Page:
━━━━━━

Where to Swim Laps in Manila
An honest look at lap swimming in a city where serious public pools are scarce, and how to get into the few that exist.
Let us be honest at the top. If you want to swim proper laps in Metro Manila, the city does not make it easy. There is no neat row of public lap pools you can walk into after work, the way you might in some cities abroad. Most everyday swimming here happens in a condo pool or a village pool, and most of those are short, crowded with kids on weekends, or too warm and too shallow to give you a real set. So if you are reading this, you probably already know the frustration. You want lanes, a clock, and enough length to find a rhythm, not a splash pool with a depth of four feet.
The good news is that real options do exist. The honest catch is that almost all of them take some effort to access. Below is what is actually out there, what it takes to get in, and how to plan around Manila traffic so the swim is worth the trip.
Why lap swimming is hard to find here
A few things work against the lap swimmer in this city. Dedicated public lap pools are limited, and the ones built for competition are run by sports bodies, not by anyone trying to sell you a casual day pass. Access rules change. Fees and opening hours reported online are often out of date, because these are not commercial facilities with a marketing team keeping a website fresh. And one decent 50 metre pool was recently caught in a boundary dispute between two cities and shut down, which tells you how fragile the supply really is.
So treat every option below as something to confirm by phone or message before you drive across town. That single call will save you a wasted afternoon stuck in traffic for nothing.
The competition pools
The serious lap pools in Manila were built for athletes, which is exactly why they are good, and exactly why they are not easy to walk into.
The Rizal Memorial Sports Complex Swimming Center in Malate is the most famous of them. It is an Olympic sized 50 metre pool with a separate diving pool, run by the Philippine Sports Commission. This is the real thing, full length, proper lanes, the kind of water competitive swimmers train in. The friction is the entry process. It is no longer a simple walk in. You submit a letter of request to the Philippine Sports Commission, and they also offer in house coached lessons if you want structured instruction rather than open lap time. Because the access route and the fees both depend on the commission, confirm current entry and lesson rates with them directly before you plan a visit. If you live on the Manila side of the metro and you are willing to do the paperwork once, this is the gold standard.
Worth knowing for context. The former Makati Aqua Sports Arena, a 50 metre pool in West Rembo, was ordered closed in 2024 during a jurisdiction dispute between Makati and Taguig, and its public status has been unclear since. If anyone points you to it, confirm whether it has reopened before you rely on it.

━━━━━━

Given information:

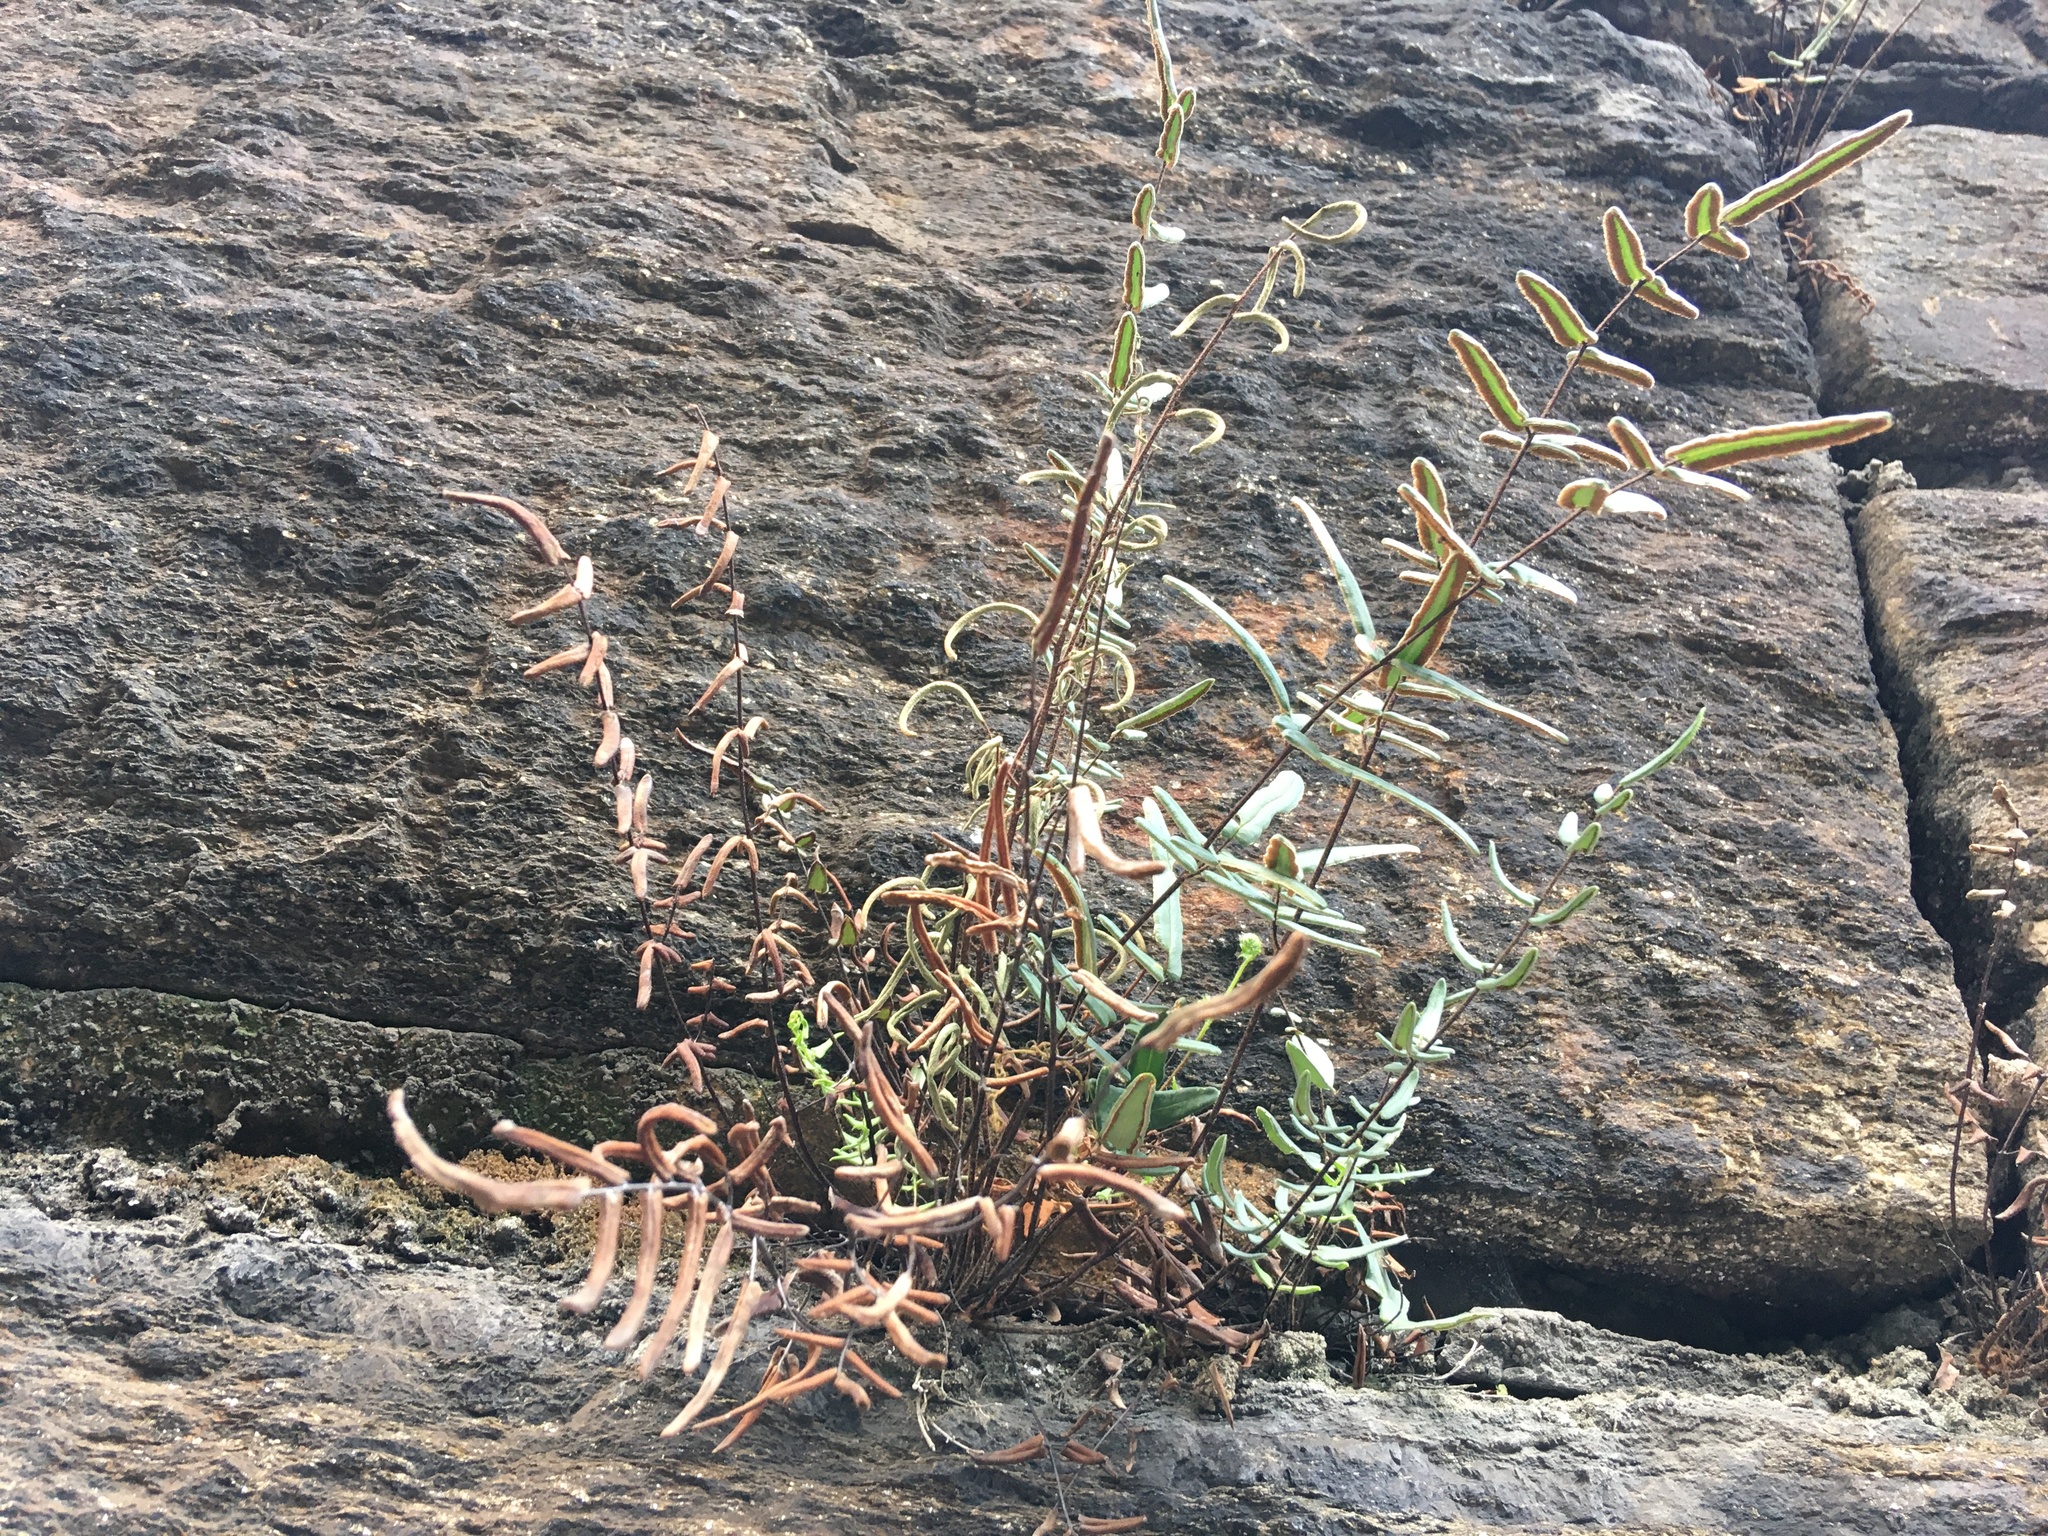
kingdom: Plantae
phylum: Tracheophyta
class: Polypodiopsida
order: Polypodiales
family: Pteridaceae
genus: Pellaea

━━━━━━

The tasks:
1 > Using the guide to lap swimming in Manila, answer these:
(a) Where does most everyday swimming in Metro Manila happen?
(b) Which body runs the Rizal Memorial Sports Complex Swimming Center?
(c) In what year was the Makati Aqua Sports Arena ordered closed, and between which two cities was the dispute?
2 > Extend the guide to lap swimming in Manila, picking up after its final paragraph.

Solved tasks:
1 >
(a) In a condo pool or a village pool.
(b) The Philippine Sports Commission.
(c) 2024, in a dispute between Makati and Taguig.

2 >
A rare affordable option near BGC
If you are based around Bonifacio Global City and the thought of driving to Malate makes you tired, the Philippine Army Wellness Center pool is the one to know. It sits on Lawton Avenue in Fort Bonifacio, Taguig, a short drive from BGC, and it is a large, well kept pool that is open to non military guests. That combination, a proper sized pool, affordable, and close to BGC, is genuinely rare in this city.
The honest warning is that reported guest fees and opening hours diverge a lot across sources. Some list a small guest fee, others list quite a bit more, and the posted hours do not agree with each other either. None of that means the pool is bad. It means the public information is unreliable, so call ahead, confirm the guest fee, the hours for the day you want, and whether lanes are set up for lap swimming or open for general use. Go on a weekday morning if you can, when it is quietest.
If you do not have a building pool
Not everyone has a condo or village pool to fall back on, and even those who do often find it useless for real training. This is where a swim club earns its place.
SWIMTRAVEL PH is an adult swim club built for grown ups who want to learn to swim or get genuinely better at it. The clever part for the lap swimmer is the model. Instead of one fixed pool, you book sessions across a rotating set of partner pools around the metro, so you can pick whichever venue is closest on a given day. Pool fees are charged separately from the enrolment fee, so factor both into your budget. If you are a complete beginner who wants to stop being scared of deep water, or an okay swimmer who wants a stronger stroke and a coach watching, this is a sensible front door into proper swimming without owning a pool of your own. They do not take walk ins, so book through their site or message them on Instagram.
If you are mapping out a wider fitness routine in the city, our guide to where to train in Manila covers gyms, studios, and other ways to move that pair well with a swim habit.
Plan it
- Rizal Memorial Sports Complex Swimming Center, Malate. Entry by letter of request to the Philippine Sports Commission.
- Philippine Army Wellness Center, Lawton Avenue, Fort Bonifacio, Taguig. Call ahead to confirm the guest fee and hours.
- SWIMTRAVEL PH, rotating partner pools, online booking only. Also on Instagram.
Good to know
Plan around two things. First, access. Every real option here needs a call or a message before you go, because rules and rates change and online information lags behind. Make that call the day before. Second, traffic. The competition pool in Malate is a long haul from the eastern cities, so aim for an off peak window and do not attempt it during the evening rush. The Army pool near BGC is your friend if you want a swim without losing half a day to the road. Weekday mornings are the calmest water you will find anywhere. Bring your own goggles, a cap, and small change, and confirm whether the pool you are visiting actually sets up lanes for lap swimming on the day you want to go.
Want to swim real laps in Manila and not just splash? We mapped the few proper pools worth the trip, from the Olympic 50 metre at Rizal Memorial to the Army pool near BGC, plus @swimtravelph for anyone without a building pool. Honest access notes included.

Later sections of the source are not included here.